The Earth-orbiting satellite, managed by JPL in Pasadena, California, was designed to measure the amount of sunlight falling on Earth's atmosphere, oceans and land to help scientists improve predictions of long-term climate change.

But AcrimSat has been unable to look directly at the sun's center because it is pointed slightly off course -- enough to render it useless for science.

"No one really knows why," Ron Zenone, JPL project manager, told SPACE.com. "We're doing a fault-tree analysis to see who or what's at fault. Right now, it does not appear to be a human error...but we just dont know."

Project managers on Tuesday began a formal internal review into the problem. Among the potential culprits are bad software, excessive vibrations at launch or heat from the sun that might have somehow warped the satellite's frame.

But managers also are reviewing whether the satellite's science instrument may have been improperly installed when it was assembled at the Orbital Sciences facility in McLean, Virginia.

"You have to consider that as a possible scenario," said Barron Beneski, a spokesman for Orbital. "But at some point it either gets ruled in or ruled out We're still expecting to get [the satellite] worked out and expecting this mission to be successful."

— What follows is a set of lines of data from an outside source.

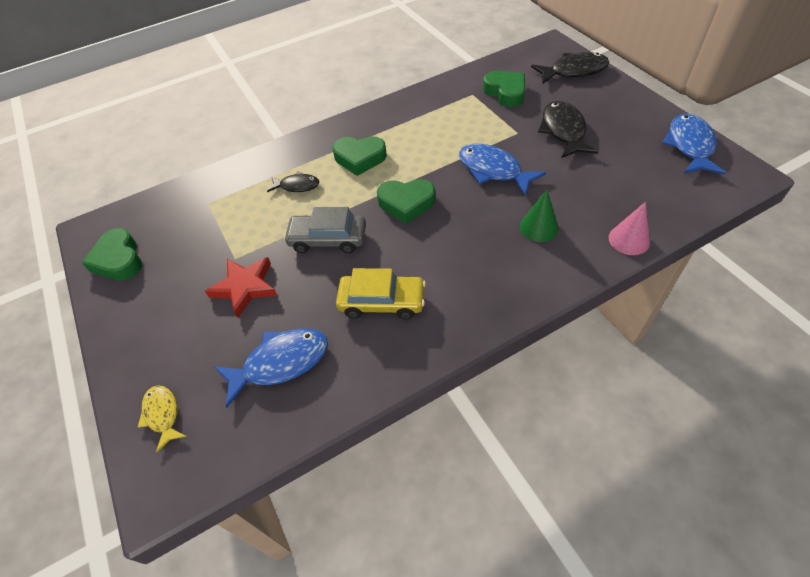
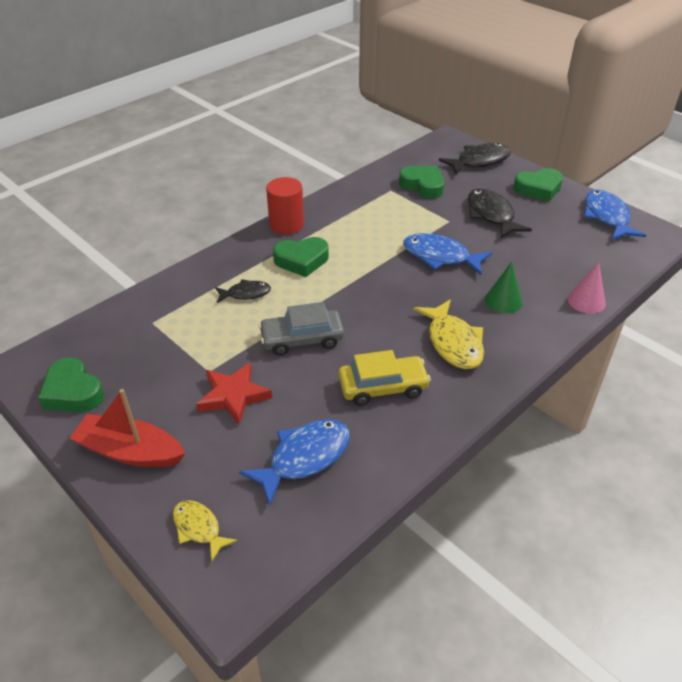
camera: 20 degrees left, 10 degrees down
(139, 326) = (130, 452): none -> red boat
(361, 120) = (286, 225): none -> red cylinder
(406, 203) = (368, 296): green heart -> green heart (538, 189)
(469, 265) = (453, 342): none -> yellow fish

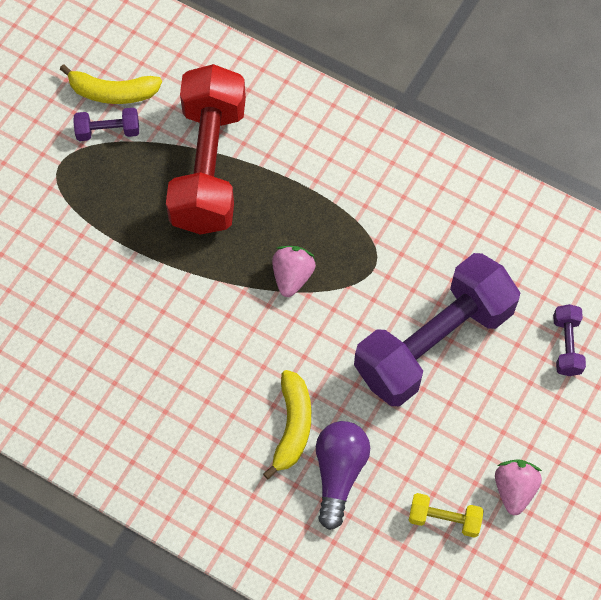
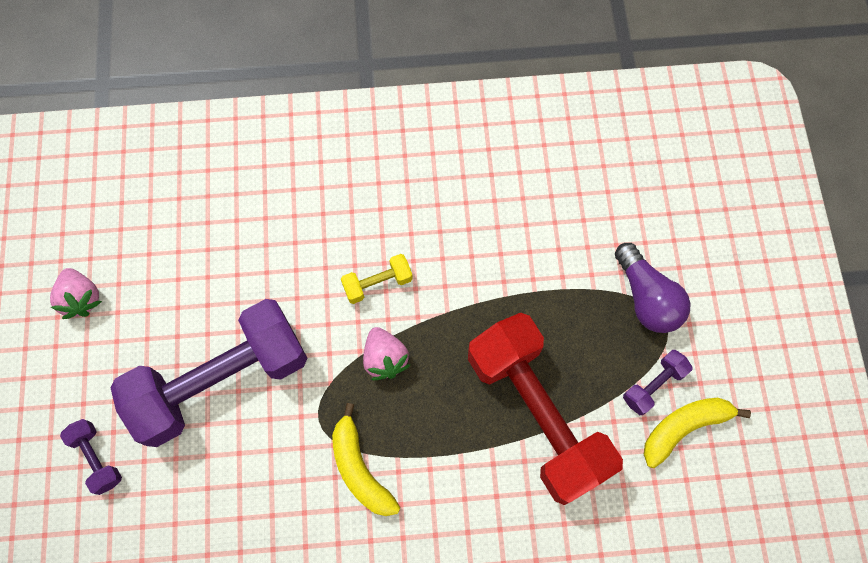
camera: 145 degrees right, 5 degrees up
(292, 426) = (297, 233): yellow banana -> yellow banana (360, 469)
(339, 473) = (235, 221): purple light bulb -> purple light bulb (646, 298)
(433, 343) = (221, 380): purple dumbbell -> purple dumbbell turned 45 degrees clockwise
(444, 519) = (128, 239): yellow dumbbell -> yellow dumbbell (377, 283)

In the meantime, engineers have been sending up software patches to try to bring AcrimSat into the right alignment. So far, no luck.

Complicating matters is that AcrimSat is a so-called "spinning" satellite that maintains its stability by rotating at 12 revolutions per minute. It lacks any thruster rockets that ground controllers could fire to help position it correctly in space.

As far as anyone knows, NASA never has been able to correct the pointing of an off-course spinning satellite.

"None that I'm aware of," Zenone said. "That's what it makes it tough for us."